Later on I was celebrating New Years in New Orleans. I was with a cello player named Patrick Moore, and he had played an arrangement of Brubeck masses by Paul English. Paul likes to use the music of Brubeck in religious services, and he’s found a couple of churches that think it’s a good idea and are run by priests who are jazz aficionados. Paul will always play jazz but every once in a while he shakes things up. He brings in a small orchestra and some singers and they do a mass illuminated by Brubeck’s music.
Moore mentioned Brubeck’s choral works and said “somebody should record that music.” I looked at him and said, “you’re absolutely right.”
I started by going to Paul English, who you know who has a big interest in Dave’s sacred music and concert music and also Bob Simpson, who runs the GRAMMY® Award-winning Houston Chamber Choir. I called Chris and I told him I’d like to record and release a collection of his dad’s concert music.
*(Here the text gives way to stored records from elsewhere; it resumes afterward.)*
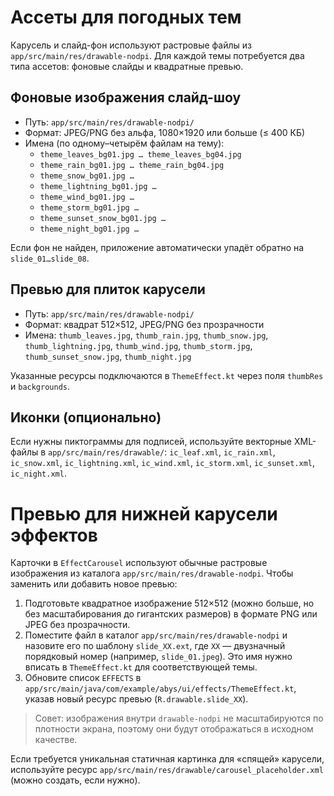 # Ассеты для погодных тем

Карусель и слайд-фон используют растровые файлы из `app/src/main/res/drawable-nodpi`. Для каждой
темы потребуется два типа ассетов: фоновые слайды и квадратные превью.

## Фоновые изображения слайд-шоу

* Путь: `app/src/main/res/drawable-nodpi/`
* Формат: JPEG/PNG без альфа, 1080×1920 или больше (≤ 400 КБ)
* Имена (по одному–четырём файлам на тему):
  * `theme_leaves_bg01.jpg … theme_leaves_bg04.jpg`
  * `theme_rain_bg01.jpg … theme_rain_bg04.jpg`
  * `theme_snow_bg01.jpg …`
  * `theme_lightning_bg01.jpg …`
  * `theme_wind_bg01.jpg …`
  * `theme_storm_bg01.jpg …`
  * `theme_sunset_snow_bg01.jpg …`
  * `theme_night_bg01.jpg …`

Если фон не найден, приложение автоматически упадёт обратно на `slide_01…slide_08`.

## Превью для плиток карусели

* Путь: `app/src/main/res/drawable-nodpi/`
* Формат: квадрат 512×512, JPEG/PNG без прозрачности
* Имена: `thumb_leaves.jpg`, `thumb_rain.jpg`, `thumb_snow.jpg`, `thumb_lightning.jpg`,
  `thumb_wind.jpg`, `thumb_storm.jpg`, `thumb_sunset_snow.jpg`, `thumb_night.jpg`

Указанные ресурсы подключаются в `ThemeEffect.kt` через поля `thumbRes` и `backgrounds`.

## Иконки (опционально)

Если нужны пиктограммы для подписей, используйте векторные XML-файлы в `app/src/main/res/drawable/`:
`ic_leaf.xml`, `ic_rain.xml`, `ic_snow.xml`, `ic_lightning.xml`, `ic_wind.xml`, `ic_storm.xml`,
`ic_sunset.xml`, `ic_night.xml`.
# Превью для нижней карусели эффектов

Карточки в `EffectCarousel` используют обычные растровые изображения из каталога
`app/src/main/res/drawable-nodpi`. Чтобы заменить или добавить новое превью:

1. Подготовьте квадратное изображение 512×512 (можно больше, но без масштабирования до гигантских
   размеров) в формате PNG или JPEG без прозрачности.
2. Поместите файл в каталог `app/src/main/res/drawable-nodpi` и назовите его по шаблону
   `slide_XX.ext`, где `XX` — двузначный порядковый номер (например, `slide_01.jpeg`). Это имя
   нужно вписать в `ThemeEffect.kt` для соответствующей темы.
3. Обновите список `EFFECTS` в `app/src/main/java/com/example/abys/ui/effects/ThemeEffect.kt`,
   указав новый ресурс превью (`R.drawable.slide_XX`).

> Совет: изображения внутри `drawable-nodpi` не масштабируются по плотности экрана, поэтому они
> будут отображаться в исходном качестве.

Если требуется уникальная статичная картинка для «спящей» карусели, используйте ресурс
`app/src/main/res/drawable/carousel_placeholder.xml` (можно создать, если нужно).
Paul English’s Quartet is familiar with this music. Paul’s arranged a lot of it already. We always looked at it as a performing, recording, and touring operation with emphasis on recording so that the public will have access to really good performances of this music for the first time. Chris was on board with that.
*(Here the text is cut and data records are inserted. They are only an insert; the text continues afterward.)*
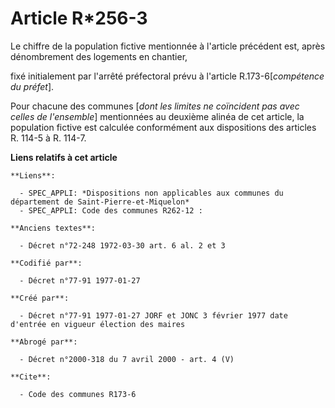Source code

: # Article R*256-3

Le chiffre de la population fictive mentionnée à l'article précédent est, après dénombrement des logements en chantier,

fixé initialement par l'arrêté préfectoral prévu à l'article R.173-6[*compétence du préfet*]. 

Pour chacune des communes [*dont les limites ne coïncident pas avec celles de l'ensemble*] mentionnées au deuxième alinéa de
cet article, la population fictive est calculée conformément aux dispositions des articles R. 114-5 à R. 114-7.

**Liens relatifs à cet article**

	**Liens**:

	  - SPEC_APPLI: *Dispositions non applicables aux communes du département de Saint-Pierre-et-Miquelon*
	  - SPEC_APPLI: Code des communes R262-12 :

	**Anciens textes**:

	  - Décret n°72-248 1972-03-30 art. 6 al. 2 et 3

	**Codifié par**:

	  - Décret n°77-91 1977-01-27

	**Créé par**:

	  - Décret n°77-91 1977-01-27 JORF et JONC 3 février 1977 date d'entrée en vigueur élection des maires

	**Abrogé par**:

	  - Décret n°2000-318 du 7 avril 2000 - art. 4 (V)

	**Cite**:

	  - Code des communes R173-6
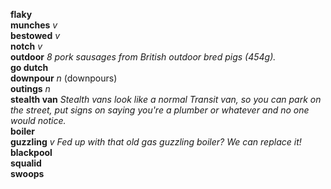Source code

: 
__flaky__  
__munches__ _v_  
__bestowed__ _v_  
__notch__ _v_  
__outdoor__ _8 pork sausages from British outdoor bred pigs (454g)._  
__go dutch__  
__downpour__ _n_ (downpours)  
__outings__ _n_  
__stealth van__ _Stealth vans look like a normal Transit van, so you can park on the street, put signs on saying you're a plumber or whatever and no one would notice._  
__boiler__  
__guzzling__ _v_ _Fed up with that old gas guzzling boiler? We can replace it!_  
__blackpool__  
__squalid__  
__swoops__  
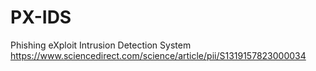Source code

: # PX-IDS
Phishing eXploit Intrusion Detection System
https://www.sciencedirect.com/science/article/pii/S1319157823000034
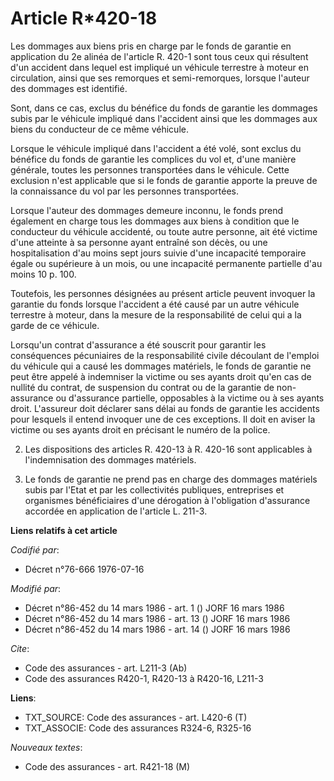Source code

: # Article R*420-18

Les dommages aux biens pris en charge par le fonds de garantie en application du 2e alinéa de l'article R. 420-1 sont tous
ceux qui résultent d'un accident dans lequel est impliqué un véhicule terrestre à moteur en circulation, ainsi que ses
remorques et semi-remorques, lorsque l'auteur des dommages est identifié.

Sont, dans ce cas, exclus du bénéfice du fonds de garantie les dommages subis par le véhicule impliqué dans l'accident ainsi
que les dommages aux biens du conducteur de ce même véhicule.

Lorsque le véhicule impliqué dans l'accident a été volé, sont exclus du bénéfice du fonds de garantie les complices du vol
et, d'une manière générale, toutes les personnes transportées dans le véhicule. Cette exclusion n'est applicable que si le
fonds de garantie apporte la preuve de la connaissance du vol par les personnes transportées.

Lorsque l'auteur des dommages demeure inconnu, le fonds prend également en charge tous les dommages aux biens à condition que
le conducteur du véhicule accidenté, ou toute autre personne, ait été victime d'une atteinte à sa personne ayant entraîné son
décès, ou une hospitalisation d'au moins sept jours suivie d'une incapacité temporaire égale ou supérieure à un mois, ou une
incapacité permanente partielle d'au moins 10 p. 100.

Toutefois, les personnes désignées au présent article peuvent invoquer la garantie du fonds lorsque l'accident a été causé
par un autre véhicule terrestre à moteur, dans la mesure de la responsabilité de celui qui a la garde de ce véhicule.

Lorsqu'un contrat d'assurance a été souscrit pour garantir les conséquences pécuniaires de la responsabilité civile découlant
de l'emploi du véhicule qui a causé les dommages matériels, le fonds de garantie ne peut être appelé à indemniser la victime
ou ses ayants droit qu'en cas de nullité du contrat, de suspension du contrat ou de la garantie de non-assurance ou
d'assurance partielle, opposables à la victime ou à ses ayants droit. L'assureur doit déclarer sans délai au fonds de
garantie les accidents pour lesquels il entend invoquer une de ces exceptions. Il doit en aviser la victime ou ses ayants
droit en précisant le numéro de la police.

2. Les dispositions des articles R. 420-13 à R. 420-16 sont applicables à l'indemnisation des dommages matériels.

3. Le fonds de garantie ne prend pas en charge des dommages matériels subis par l'Etat et par les collectivités publiques,
entreprises et organismes bénéficiaires d'une dérogation à l'obligation d'assurance accordée en application de l'article L.
211-3.

**Liens relatifs à cet article**

_Codifié par_:

  - Décret n°76-666 1976-07-16

_Modifié par_:

  - Décret n°86-452 du 14 mars 1986 - art. 1 () JORF 16 mars 1986
  - Décret n°86-452 du 14 mars 1986 - art. 13 () JORF 16 mars 1986
  - Décret n°86-452 du 14 mars 1986 - art. 14 () JORF 16 mars 1986

_Cite_:

  - Code des assurances - art. L211-3 (Ab)
  - Code des assurances R420-1, R420-13 à R420-16, L211-3

**Liens**:

  - TXT_SOURCE: Code des assurances - art. L420-6 (T)
  - TXT_ASSOCIE: Code des assurances R324-6, R325-16

_Nouveaux textes_:

  - Code des assurances - art. R421-18 (M)
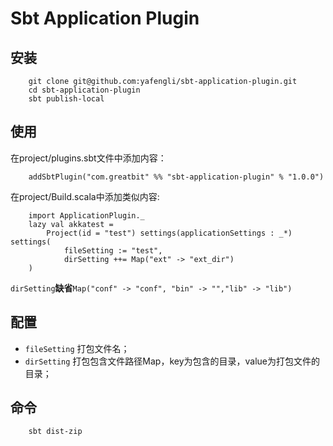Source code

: Sbt Application Plugin
===========


## 安装
        git clone git@github.com:yafengli/sbt-application-plugin.git
        cd sbt-application-plugin
        sbt publish-local


## 使用
在project/plugins.sbt文件中添加内容：

        addSbtPlugin("com.greatbit" %% "sbt-application-plugin" % "1.0.0")
在project/Build.scala中添加类似内容:
        
        import ApplicationPlugin._
    	lazy val akkatest = 
			Project(id = "test") settings(applicationSettings : _*) settings(
        		fileSetting := "test", 
        		dirSetting ++= Map("ext" -> "ext_dir")
    	)
`dirSetting`**缺省**`Map("conf" -> "conf", "bin" -> "","lib" -> "lib")`

## 配置
* `fileSetting` 打包文件名；
* `dirSetting`  打包包含文件路径Map，key为包含的目录，value为打包文件的目录；

## 命令
        sbt dist-zip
The concert will be the Paul English Quartet on one side of the stage and the Brubeck Brothers Quartet on the other side of the stage, the chamber orchestra behind them, and a choir arising behind them. There’ll be several pieces of Dave’s concert music that Paul is arranging for choir and orchestra and several pieces of that same style of repertoire that Chris is arranging for jazz quartet and orchestra. Then each of the two quartets will do an instrumental of a Dave Brubeck jazz standard. That’ll be the concert and shortly after that we’ll be recording the program.
What ideas and approaches do you have in mind with such a significant project like this? Is there like a particular sound you can already hear in your mind for all these different styles coming together?
AG: The sound I hear in my mind is pretty much the Brubeck sound because I’ve heard this music before. A lot of this music Dave wrote on commission from community choirs, children’s orchestras, all kinds of different things. He was always trained as a classical composer. But he made his living as a jazz composer, jazz band leader, and pianist. So the sound in my mind is Brubeck’s concert music done professionally, played the way it should have been, augmented by Chris and Paul’s creative vision too. They’re both immensely talented musicians, and experienced in building the music inside and out.
For the orchestra, Houston is filled with some of the finest orchestral musicians in the country. The Houston Chamber Choir is not only one of the best professional choirs in the country, but they actually have a history of performing these works.
Currently we’re heavily involved in fundraising because it’s an epic concert. There are a lot of moving parts with that and the recording. All the bases are covered with people that are experienced and have the same love and reverence for the music of Dave Brubeck that the rest of us do.
What are some of your favorite Brubeck pieces and which ones are you looking forward to hearing revitalized on this program?
AG: I think, like a lot of people of my generation, that Take Five was just a revelation. And actually, I have three piano suites and I’m working on a fourth suite, all of which are homages to great American jazz pianists and composers. My third suite honors Chick Corea, Art Tatum, and Dave Brubeck. The Dave Brubeck movement sources rhythms and textures from Take Five but also from his Blue Rondo a la Turk and from his settings of Disney songs.
My own music tends to explore Americanism. I’m very much influenced by my teacher William Bolcom, who is the guy who studied with the same people that Brubeck studied with — Darius Milhaud for example. I tend to explore American pop music in all its forms, going all the way back to blues and jazz to rock, pop, hip hop, and film music in the Great American Songbook. All of it is grist for my mill. And then I kind of strain it through my own peculiar ideas and end up with something new.